**TASK PROMPT**
Everything in the listing must be transcribed exactly, from the first line to the last.

**ENTRIES SHOWN**
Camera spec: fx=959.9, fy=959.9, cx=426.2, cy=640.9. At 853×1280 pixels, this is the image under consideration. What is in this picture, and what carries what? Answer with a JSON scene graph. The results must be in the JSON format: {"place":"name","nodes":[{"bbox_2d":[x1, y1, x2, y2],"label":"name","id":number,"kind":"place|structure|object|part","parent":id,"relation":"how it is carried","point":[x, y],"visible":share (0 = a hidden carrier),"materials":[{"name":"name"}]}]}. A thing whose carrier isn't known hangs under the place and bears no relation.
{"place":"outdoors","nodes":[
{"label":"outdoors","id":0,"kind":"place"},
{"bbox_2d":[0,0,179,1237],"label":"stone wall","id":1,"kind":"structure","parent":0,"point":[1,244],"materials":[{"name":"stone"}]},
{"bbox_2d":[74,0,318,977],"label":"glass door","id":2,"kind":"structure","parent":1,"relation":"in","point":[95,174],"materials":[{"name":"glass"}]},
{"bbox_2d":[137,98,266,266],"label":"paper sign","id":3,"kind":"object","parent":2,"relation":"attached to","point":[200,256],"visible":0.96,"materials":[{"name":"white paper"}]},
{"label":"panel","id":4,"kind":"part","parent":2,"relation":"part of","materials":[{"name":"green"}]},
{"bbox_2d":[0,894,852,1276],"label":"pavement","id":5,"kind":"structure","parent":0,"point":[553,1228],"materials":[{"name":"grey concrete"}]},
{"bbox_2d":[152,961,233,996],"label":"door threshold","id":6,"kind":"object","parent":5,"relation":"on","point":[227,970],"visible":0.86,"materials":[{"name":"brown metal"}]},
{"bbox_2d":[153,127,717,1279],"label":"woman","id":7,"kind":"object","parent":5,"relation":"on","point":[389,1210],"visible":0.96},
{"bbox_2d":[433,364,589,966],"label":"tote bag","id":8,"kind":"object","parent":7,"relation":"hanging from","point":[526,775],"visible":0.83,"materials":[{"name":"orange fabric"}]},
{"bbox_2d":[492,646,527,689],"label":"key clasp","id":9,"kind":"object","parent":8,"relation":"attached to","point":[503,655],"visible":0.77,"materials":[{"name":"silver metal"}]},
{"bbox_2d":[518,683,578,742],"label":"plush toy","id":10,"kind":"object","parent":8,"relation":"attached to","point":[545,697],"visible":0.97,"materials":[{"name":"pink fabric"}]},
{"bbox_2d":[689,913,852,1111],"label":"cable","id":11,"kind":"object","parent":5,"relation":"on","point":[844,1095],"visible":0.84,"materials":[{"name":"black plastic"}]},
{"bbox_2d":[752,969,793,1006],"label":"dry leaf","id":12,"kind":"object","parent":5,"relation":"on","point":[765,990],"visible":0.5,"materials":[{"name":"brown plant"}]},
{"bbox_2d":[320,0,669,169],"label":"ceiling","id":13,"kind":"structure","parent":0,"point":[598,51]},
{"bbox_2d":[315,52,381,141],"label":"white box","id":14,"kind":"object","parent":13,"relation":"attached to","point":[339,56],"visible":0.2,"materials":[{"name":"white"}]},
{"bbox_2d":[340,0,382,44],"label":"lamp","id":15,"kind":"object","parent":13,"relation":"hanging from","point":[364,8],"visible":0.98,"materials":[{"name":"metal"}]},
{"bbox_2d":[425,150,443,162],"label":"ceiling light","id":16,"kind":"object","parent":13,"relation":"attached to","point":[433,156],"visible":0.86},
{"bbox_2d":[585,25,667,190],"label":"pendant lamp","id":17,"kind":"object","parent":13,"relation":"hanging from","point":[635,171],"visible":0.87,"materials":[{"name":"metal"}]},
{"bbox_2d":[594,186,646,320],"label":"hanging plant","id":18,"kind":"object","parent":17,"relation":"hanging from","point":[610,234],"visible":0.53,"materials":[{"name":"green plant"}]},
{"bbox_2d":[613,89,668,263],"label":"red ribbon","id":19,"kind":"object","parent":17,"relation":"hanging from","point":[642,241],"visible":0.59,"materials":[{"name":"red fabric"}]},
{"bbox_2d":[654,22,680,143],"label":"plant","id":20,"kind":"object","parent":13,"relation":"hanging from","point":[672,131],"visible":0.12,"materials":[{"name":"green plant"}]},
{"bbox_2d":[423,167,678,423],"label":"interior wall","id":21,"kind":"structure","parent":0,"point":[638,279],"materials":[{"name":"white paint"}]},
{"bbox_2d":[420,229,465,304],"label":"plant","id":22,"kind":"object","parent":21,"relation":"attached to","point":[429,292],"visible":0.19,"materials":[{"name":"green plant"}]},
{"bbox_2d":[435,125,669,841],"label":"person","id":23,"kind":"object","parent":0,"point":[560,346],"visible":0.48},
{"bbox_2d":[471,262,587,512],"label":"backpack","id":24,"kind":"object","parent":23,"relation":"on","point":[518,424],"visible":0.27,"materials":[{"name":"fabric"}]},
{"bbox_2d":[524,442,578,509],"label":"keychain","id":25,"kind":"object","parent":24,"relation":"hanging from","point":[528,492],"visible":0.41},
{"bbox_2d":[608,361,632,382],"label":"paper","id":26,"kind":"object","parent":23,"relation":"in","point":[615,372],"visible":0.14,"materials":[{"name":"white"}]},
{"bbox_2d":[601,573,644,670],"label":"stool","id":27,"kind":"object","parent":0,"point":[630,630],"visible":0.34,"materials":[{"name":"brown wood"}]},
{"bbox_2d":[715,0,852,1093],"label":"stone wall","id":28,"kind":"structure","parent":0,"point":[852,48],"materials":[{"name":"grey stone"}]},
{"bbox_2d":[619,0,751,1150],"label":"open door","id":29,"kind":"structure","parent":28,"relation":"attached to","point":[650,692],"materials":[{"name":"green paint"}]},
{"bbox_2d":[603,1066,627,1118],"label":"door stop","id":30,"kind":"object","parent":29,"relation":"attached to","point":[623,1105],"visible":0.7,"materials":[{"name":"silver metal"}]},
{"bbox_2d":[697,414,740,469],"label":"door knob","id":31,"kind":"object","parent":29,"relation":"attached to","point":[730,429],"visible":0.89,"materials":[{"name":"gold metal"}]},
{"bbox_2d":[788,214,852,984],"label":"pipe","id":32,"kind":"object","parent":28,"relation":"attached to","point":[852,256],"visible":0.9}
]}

**SOLUTION TO THIS PROBLEM**
Camera spec: fx=959.9, fy=959.9, cx=426.2, cy=640.9. At 853×1280 pixels, this is the image under consideration. What is in this picture, and what carries what? Answer with a JSON scene graph. The results must be in the JSON format: {"place":"name","nodes":[{"bbox_2d":[x1, y1, x2, y2],"label":"name","id":number,"kind":"place|structure|object|part","parent":id,"relation":"how it is carried","point":[x, y],"visible":share (0 = a hidden carrier),"materials":[{"name":"name"}]}]}. A thing whose carrier isn't known hangs under the place and bears no relation.
{"place":"outdoors","nodes":[
{"label":"outdoors","id":0,"kind":"place"},
{"bbox_2d":[0,0,179,1237],"label":"stone wall","id":1,"kind":"structure","parent":0,"point":[1,244],"materials":[{"name":"stone"}]},
{"bbox_2d":[74,0,318,977],"label":"glass door","id":2,"kind":"structure","parent":1,"relation":"in","point":[95,174],"materials":[{"name":"glass"}]},
{"bbox_2d":[137,98,266,266],"label":"paper sign","id":3,"kind":"object","parent":2,"relation":"attached to","point":[200,256],"visible":0.96,"materials":[{"name":"white paper"}]},
{"label":"panel","id":4,"kind":"part","parent":2,"relation":"part of","materials":[{"name":"green"}]},
{"bbox_2d":[0,894,852,1276],"label":"pavement","id":5,"kind":"structure","parent":0,"point":[553,1228],"materials":[{"name":"grey concrete"}]},
{"bbox_2d":[152,961,233,996],"label":"door threshold","id":6,"kind":"object","parent":5,"relation":"on","point":[227,970],"visible":0.86,"materials":[{"name":"brown metal"}]},
{"bbox_2d":[153,127,717,1279],"label":"woman","id":7,"kind":"object","parent":5,"relation":"on","point":[389,1210],"visible":0.96},
{"bbox_2d":[433,364,589,966],"label":"tote bag","id":8,"kind":"object","parent":7,"relation":"hanging from","point":[526,775],"visible":0.83,"materials":[{"name":"orange fabric"}]},
{"bbox_2d":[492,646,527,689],"label":"key clasp","id":9,"kind":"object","parent":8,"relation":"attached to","point":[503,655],"visible":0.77,"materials":[{"name":"silver metal"}]},
{"bbox_2d":[518,683,578,742],"label":"plush toy","id":10,"kind":"object","parent":8,"relation":"attached to","point":[545,697],"visible":0.97,"materials":[{"name":"pink fabric"}]},
{"bbox_2d":[689,913,852,1111],"label":"cable","id":11,"kind":"object","parent":5,"relation":"on","point":[844,1095],"visible":0.84,"materials":[{"name":"black plastic"}]},
{"bbox_2d":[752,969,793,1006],"label":"dry leaf","id":12,"kind":"object","parent":5,"relation":"on","point":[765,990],"visible":0.5,"materials":[{"name":"brown plant"}]},
{"bbox_2d":[320,0,669,169],"label":"ceiling","id":13,"kind":"structure","parent":0,"point":[598,51]},
{"bbox_2d":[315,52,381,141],"label":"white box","id":14,"kind":"object","parent":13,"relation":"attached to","point":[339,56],"visible":0.2,"materials":[{"name":"white"}]},
{"bbox_2d":[340,0,382,44],"label":"lamp","id":15,"kind":"object","parent":13,"relation":"hanging from","point":[364,8],"visible":0.98,"materials":[{"name":"metal"}]},
{"bbox_2d":[425,150,443,162],"label":"ceiling light","id":16,"kind":"object","parent":13,"relation":"attached to","point":[433,156],"visible":0.86},
{"bbox_2d":[585,25,667,190],"label":"pendant lamp","id":17,"kind":"object","parent":13,"relation":"hanging from","point":[635,171],"visible":0.87,"materials":[{"name":"metal"}]},
{"bbox_2d":[594,186,646,320],"label":"hanging plant","id":18,"kind":"object","parent":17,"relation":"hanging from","point":[610,234],"visible":0.53,"materials":[{"name":"green plant"}]},
{"bbox_2d":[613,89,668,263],"label":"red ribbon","id":19,"kind":"object","parent":17,"relation":"hanging from","point":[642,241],"visible":0.59,"materials":[{"name":"red fabric"}]},
{"bbox_2d":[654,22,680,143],"label":"plant","id":20,"kind":"object","parent":13,"relation":"hanging from","point":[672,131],"visible":0.12,"materials":[{"name":"green plant"}]},
{"bbox_2d":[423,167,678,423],"label":"interior wall","id":21,"kind":"structure","parent":0,"point":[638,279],"materials":[{"name":"white paint"}]},
{"bbox_2d":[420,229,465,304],"label":"plant","id":22,"kind":"object","parent":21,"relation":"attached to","point":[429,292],"visible":0.19,"materials":[{"name":"green plant"}]},
{"bbox_2d":[435,125,669,841],"label":"person","id":23,"kind":"object","parent":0,"point":[560,346],"visible":0.48},
{"bbox_2d":[471,262,587,512],"label":"backpack","id":24,"kind":"object","parent":23,"relation":"on","point":[518,424],"visible":0.27,"materials":[{"name":"fabric"}]},
{"bbox_2d":[524,442,578,509],"label":"keychain","id":25,"kind":"object","parent":24,"relation":"hanging from","point":[528,492],"visible":0.41},
{"bbox_2d":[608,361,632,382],"label":"paper","id":26,"kind":"object","parent":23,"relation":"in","point":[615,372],"visible":0.14,"materials":[{"name":"white"}]},
{"bbox_2d":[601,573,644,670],"label":"stool","id":27,"kind":"object","parent":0,"point":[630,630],"visible":0.34,"materials":[{"name":"brown wood"}]},
{"bbox_2d":[715,0,852,1093],"label":"stone wall","id":28,"kind":"structure","parent":0,"point":[852,48],"materials":[{"name":"grey stone"}]},
{"bbox_2d":[619,0,751,1150],"label":"open door","id":29,"kind":"structure","parent":28,"relation":"attached to","point":[650,692],"materials":[{"name":"green paint"}]},
{"bbox_2d":[603,1066,627,1118],"label":"door stop","id":30,"kind":"object","parent":29,"relation":"attached to","point":[623,1105],"visible":0.7,"materials":[{"name":"silver metal"}]},
{"bbox_2d":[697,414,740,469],"label":"door knob","id":31,"kind":"object","parent":29,"relation":"attached to","point":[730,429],"visible":0.89,"materials":[{"name":"gold metal"}]},
{"bbox_2d":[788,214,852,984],"label":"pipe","id":32,"kind":"object","parent":28,"relation":"attached to","point":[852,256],"visible":0.9}
]}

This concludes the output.